In theory, I could run all my scripts, projects, etc, as daemons or applications on the base OS of each of my servers.
In theory. In practice, that turned out to be a bad idea: hard drives died, dependencies differed between applications, it was all a mess. So I drank the container cool-aid. It’s tasty.
In the brave, new container-world, I’m running all my stuff on Kubernetes (more on this in the kubernetes section). So I need to install that…presumably in a bunch of VMs. In a previous iteration of the lab, I learned (the hard way) that hand-installing kubernetes and hand-building the VMs for it is a pain in the neck. So I wanted to run the VMs for the kubernetes infrastructure in a managed/scriptable container/VM system.
LXD is a virutalization system built as an extension of LXC.
LXC is a container management system built on top of Linux virtualization controls.
LXC is kinda like docker (Docker used to use LXC under the hood, but moved away from it a while ago), and LXD built on top of that to offer new capabilities like live migration, snapshots, etc. Because they’re still containers, it doesn’t take as much overhead to run a VM through LXC/LXD as it would with a regular Virtualization system like KVM. But, because they’re VMs, each VM gets their own networking stack, making it easier to get the applications you deploy in an LXD node to talk to other things (or have other things talk to it). In fact, LXD builds in an “Overlay” network where it assigns IP addresses to it’s nodes and handles routing traffic between them automatically.
Having decided on a container/VM system, it’s time to install it. I have 3 RAID-1 volumes on each machine: the OS, and 2 storage volumes (called, creatively, “data1” and “data2”). I made “data1” and “data2” the storage locations for the lxd system, to hold the base images for the virtual machines, etc. I configured LXD in a cluster, so that the two systems will share resources between them when deciding where to launch a new container or VM.
Aside: I had to install LXD via Ubuntu’s snap system. For reasons that I understand, but find regrettable, Ubuntu is trying to move everything away from the debian-based apt system and over to snap. This means that projects like LXD will only get updates in the snap version of the application. My Ubuntu 18.04 systems didn’t already have snap installed, so I had to do:
sudo apt-get install snap
(Note If snap already exists, that won’t break anything. If it doesn’t, you’ll get snap. Hooray.)

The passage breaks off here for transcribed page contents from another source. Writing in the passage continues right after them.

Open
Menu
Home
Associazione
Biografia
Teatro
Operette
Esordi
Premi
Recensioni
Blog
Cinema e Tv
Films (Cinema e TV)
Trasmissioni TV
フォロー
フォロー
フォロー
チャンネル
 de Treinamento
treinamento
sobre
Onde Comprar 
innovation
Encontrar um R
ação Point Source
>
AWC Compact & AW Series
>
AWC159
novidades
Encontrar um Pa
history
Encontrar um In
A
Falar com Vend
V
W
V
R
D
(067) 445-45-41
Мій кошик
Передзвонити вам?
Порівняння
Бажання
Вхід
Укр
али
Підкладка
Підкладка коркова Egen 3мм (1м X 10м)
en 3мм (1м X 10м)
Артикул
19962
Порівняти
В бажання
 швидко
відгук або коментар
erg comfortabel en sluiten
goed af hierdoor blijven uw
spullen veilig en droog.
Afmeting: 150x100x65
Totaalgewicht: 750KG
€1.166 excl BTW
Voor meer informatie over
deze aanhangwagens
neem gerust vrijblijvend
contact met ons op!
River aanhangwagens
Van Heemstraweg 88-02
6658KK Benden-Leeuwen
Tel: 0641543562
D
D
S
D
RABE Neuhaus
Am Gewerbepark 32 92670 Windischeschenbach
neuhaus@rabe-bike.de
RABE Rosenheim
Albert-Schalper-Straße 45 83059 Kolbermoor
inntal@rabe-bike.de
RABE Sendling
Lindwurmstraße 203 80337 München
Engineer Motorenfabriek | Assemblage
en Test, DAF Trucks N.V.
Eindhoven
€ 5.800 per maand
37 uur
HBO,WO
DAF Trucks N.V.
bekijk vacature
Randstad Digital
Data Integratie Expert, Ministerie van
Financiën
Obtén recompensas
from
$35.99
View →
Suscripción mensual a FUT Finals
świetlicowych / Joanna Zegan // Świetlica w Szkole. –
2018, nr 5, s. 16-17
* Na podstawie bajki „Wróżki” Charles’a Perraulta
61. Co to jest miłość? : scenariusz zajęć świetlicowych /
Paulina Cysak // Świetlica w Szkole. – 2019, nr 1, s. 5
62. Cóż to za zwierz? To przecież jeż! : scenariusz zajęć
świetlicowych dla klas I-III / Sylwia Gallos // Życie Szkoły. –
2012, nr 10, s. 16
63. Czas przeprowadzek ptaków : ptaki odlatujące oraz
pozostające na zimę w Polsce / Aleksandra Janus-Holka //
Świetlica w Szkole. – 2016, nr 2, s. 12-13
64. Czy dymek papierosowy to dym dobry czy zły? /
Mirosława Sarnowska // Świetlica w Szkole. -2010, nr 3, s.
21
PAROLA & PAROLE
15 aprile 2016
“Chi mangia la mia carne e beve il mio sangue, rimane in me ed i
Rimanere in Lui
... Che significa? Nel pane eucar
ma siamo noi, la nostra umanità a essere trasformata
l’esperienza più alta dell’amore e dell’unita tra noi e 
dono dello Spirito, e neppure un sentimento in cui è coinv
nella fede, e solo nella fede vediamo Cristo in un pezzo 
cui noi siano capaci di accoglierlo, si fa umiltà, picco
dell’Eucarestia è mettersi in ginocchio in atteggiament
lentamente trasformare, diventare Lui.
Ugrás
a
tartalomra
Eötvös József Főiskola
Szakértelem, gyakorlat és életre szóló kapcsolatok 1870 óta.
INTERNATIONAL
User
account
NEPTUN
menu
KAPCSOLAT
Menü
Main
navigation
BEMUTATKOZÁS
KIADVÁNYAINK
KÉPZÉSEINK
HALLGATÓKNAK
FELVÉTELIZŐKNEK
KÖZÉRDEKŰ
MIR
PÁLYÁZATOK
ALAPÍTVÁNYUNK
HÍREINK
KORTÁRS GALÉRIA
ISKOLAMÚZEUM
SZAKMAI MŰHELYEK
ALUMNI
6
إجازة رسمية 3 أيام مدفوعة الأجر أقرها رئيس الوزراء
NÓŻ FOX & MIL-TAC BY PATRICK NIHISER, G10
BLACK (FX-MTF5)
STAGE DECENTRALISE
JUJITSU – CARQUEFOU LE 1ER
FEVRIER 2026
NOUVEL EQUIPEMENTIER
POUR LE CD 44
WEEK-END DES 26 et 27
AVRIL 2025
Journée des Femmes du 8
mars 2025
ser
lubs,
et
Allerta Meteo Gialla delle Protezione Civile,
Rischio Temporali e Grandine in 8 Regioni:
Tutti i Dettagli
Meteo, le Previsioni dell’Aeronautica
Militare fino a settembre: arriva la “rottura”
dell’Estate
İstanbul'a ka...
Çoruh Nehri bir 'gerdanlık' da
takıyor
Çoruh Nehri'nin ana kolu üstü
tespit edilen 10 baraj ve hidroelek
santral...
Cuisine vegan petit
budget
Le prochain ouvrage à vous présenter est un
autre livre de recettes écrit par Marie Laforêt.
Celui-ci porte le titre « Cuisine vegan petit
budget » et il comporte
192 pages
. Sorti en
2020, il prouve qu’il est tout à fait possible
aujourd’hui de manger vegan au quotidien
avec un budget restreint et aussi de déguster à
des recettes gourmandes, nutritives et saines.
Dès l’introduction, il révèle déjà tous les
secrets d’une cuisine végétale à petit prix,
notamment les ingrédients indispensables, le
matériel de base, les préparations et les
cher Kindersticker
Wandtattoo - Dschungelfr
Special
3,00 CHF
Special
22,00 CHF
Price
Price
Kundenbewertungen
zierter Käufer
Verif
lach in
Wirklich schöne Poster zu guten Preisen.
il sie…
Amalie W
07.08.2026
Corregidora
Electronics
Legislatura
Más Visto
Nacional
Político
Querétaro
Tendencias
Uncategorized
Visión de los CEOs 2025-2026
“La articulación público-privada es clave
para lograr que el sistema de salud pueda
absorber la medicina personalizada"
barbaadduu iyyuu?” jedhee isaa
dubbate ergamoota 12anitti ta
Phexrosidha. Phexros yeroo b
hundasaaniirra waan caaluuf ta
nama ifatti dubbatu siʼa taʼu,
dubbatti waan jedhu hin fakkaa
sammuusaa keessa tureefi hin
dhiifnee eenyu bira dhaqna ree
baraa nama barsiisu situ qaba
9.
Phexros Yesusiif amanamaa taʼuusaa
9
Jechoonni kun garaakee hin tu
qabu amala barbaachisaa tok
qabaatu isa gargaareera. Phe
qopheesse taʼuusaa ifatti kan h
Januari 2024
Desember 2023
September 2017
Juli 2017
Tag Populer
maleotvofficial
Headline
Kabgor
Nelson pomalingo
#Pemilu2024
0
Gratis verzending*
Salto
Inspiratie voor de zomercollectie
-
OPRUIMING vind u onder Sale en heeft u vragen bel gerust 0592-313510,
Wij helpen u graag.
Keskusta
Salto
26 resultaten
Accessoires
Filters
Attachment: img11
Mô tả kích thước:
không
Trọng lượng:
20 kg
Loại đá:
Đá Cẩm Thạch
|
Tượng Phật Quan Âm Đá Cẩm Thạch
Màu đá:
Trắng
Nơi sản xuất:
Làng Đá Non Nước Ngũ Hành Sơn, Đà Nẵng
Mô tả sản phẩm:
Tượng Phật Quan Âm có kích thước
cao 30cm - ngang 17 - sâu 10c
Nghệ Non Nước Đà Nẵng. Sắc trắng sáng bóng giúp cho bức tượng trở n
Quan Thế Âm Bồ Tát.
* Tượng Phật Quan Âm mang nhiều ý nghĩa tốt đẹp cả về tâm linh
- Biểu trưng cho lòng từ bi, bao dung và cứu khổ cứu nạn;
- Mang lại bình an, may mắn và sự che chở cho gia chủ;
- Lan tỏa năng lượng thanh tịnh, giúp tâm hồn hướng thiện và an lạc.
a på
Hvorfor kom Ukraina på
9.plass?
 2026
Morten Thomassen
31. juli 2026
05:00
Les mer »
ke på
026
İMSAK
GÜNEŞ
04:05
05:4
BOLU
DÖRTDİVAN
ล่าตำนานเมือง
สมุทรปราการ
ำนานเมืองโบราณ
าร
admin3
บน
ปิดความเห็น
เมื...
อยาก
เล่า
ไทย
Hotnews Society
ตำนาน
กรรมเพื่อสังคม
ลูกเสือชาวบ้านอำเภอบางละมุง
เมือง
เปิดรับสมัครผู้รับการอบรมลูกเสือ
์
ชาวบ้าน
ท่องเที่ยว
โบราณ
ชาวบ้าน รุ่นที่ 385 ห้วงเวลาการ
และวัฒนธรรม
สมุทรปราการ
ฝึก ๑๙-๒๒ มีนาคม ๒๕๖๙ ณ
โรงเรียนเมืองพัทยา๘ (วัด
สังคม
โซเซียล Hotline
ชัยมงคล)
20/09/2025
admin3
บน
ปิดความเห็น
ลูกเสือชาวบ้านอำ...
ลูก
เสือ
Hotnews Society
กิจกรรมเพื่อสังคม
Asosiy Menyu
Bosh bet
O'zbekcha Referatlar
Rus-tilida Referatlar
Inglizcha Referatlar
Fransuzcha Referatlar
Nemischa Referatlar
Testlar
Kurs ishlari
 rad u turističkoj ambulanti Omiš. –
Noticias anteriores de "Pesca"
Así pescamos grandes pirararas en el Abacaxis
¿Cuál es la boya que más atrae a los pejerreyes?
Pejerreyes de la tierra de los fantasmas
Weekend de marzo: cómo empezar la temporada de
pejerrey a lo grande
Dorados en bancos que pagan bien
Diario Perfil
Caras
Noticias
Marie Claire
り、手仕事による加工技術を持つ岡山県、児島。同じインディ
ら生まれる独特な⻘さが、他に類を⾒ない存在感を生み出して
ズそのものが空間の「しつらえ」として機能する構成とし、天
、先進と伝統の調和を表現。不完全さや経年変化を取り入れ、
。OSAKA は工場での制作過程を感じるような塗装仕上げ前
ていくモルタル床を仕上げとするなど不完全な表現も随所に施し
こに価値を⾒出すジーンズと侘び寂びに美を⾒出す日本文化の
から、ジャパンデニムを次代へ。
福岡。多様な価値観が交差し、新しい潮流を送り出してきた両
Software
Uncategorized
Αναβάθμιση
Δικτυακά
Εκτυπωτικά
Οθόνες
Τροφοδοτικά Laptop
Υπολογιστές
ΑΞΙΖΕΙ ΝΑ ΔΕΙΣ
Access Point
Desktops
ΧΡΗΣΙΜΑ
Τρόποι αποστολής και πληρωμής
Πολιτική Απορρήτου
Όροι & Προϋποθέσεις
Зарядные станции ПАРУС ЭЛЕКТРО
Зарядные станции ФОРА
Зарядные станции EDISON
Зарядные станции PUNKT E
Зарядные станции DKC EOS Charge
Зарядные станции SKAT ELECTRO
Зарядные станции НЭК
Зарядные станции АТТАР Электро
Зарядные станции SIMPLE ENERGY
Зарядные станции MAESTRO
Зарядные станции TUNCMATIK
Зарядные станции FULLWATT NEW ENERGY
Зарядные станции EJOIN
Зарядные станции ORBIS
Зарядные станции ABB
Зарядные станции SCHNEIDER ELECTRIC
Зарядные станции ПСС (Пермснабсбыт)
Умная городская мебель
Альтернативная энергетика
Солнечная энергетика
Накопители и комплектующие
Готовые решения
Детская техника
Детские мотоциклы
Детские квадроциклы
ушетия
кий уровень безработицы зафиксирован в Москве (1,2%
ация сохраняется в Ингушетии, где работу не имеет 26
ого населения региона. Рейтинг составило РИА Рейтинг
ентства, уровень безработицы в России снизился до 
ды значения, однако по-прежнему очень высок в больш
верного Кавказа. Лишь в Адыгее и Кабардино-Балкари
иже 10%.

Next, I needed to install LXD (which will also install lxc and a few other things). In Ubuntu 18.04LTS they include an older version of LXD in apt, which only caused confusion and delay. I had to uninstall that, then install lxd via snap:
sudo apt-get remove lxd lxd-client lxcfs liblxc-common liblxc1 lxc-utils lxc-common --purge snap install lxd
Next I set up the first LXD daemon.
After some experimentation, I learned that it’s important to not choose –auto for this step.
Anyway, this command launched an interactive set-up prompts to configure LXD. Most of the answers to these questions were obvious, and the defaults reasonable, but I had to make sure to say that I was making a cluster. This is the point where the serious note-taking started, since the cluster configuration answers were important: on the first machine I set the password to join the cluster, created the new bridge and fan overlay network, etc. Other than the password, the defaults here seemed reasonable to me (see previous comments about making things as vanilla as possible).
My only concession to configuration was setting up storage. Since I’d configured the Google boxes with 3 RAID 1’s, I wanted to use the non-OS-holding RAIDs for container storage. That meant I had to configure that in LXC. That’s fairly easy:
lxc storage create data1 dir source=/data1/lxd lxc storage create data2 dir source=/data2/lxd lxc storage create default dir source=/data1/lxd-default lxc profile device add default root disk path=/ pool=default
This made /data1 the place where the actual containers will live, and gave me two other pools to use to store other stuff (if using juju to make a new container, for example, I could add “storage=data2” to the create command and it would be stored on the /data2 path).
I did all of this on the first machine, because when running the commands on the second machine to join the cluster, it mostly just inherited the configuration from the first. The second lxd init command will ask if you want to make a cluster, then ask for the URL of the first server, and the password. It then asked me for the paths to match the storage pools created on the first box, I entered those the same way they were on the first one, since the two boxes should be identical.
At that point, I was done with LXD/LXC setup. I had a working 2-node cluster. For more general safety, I should have three machines to make this a real cluster. When I get more money I’ll get another Google box and some drives…this will do for now.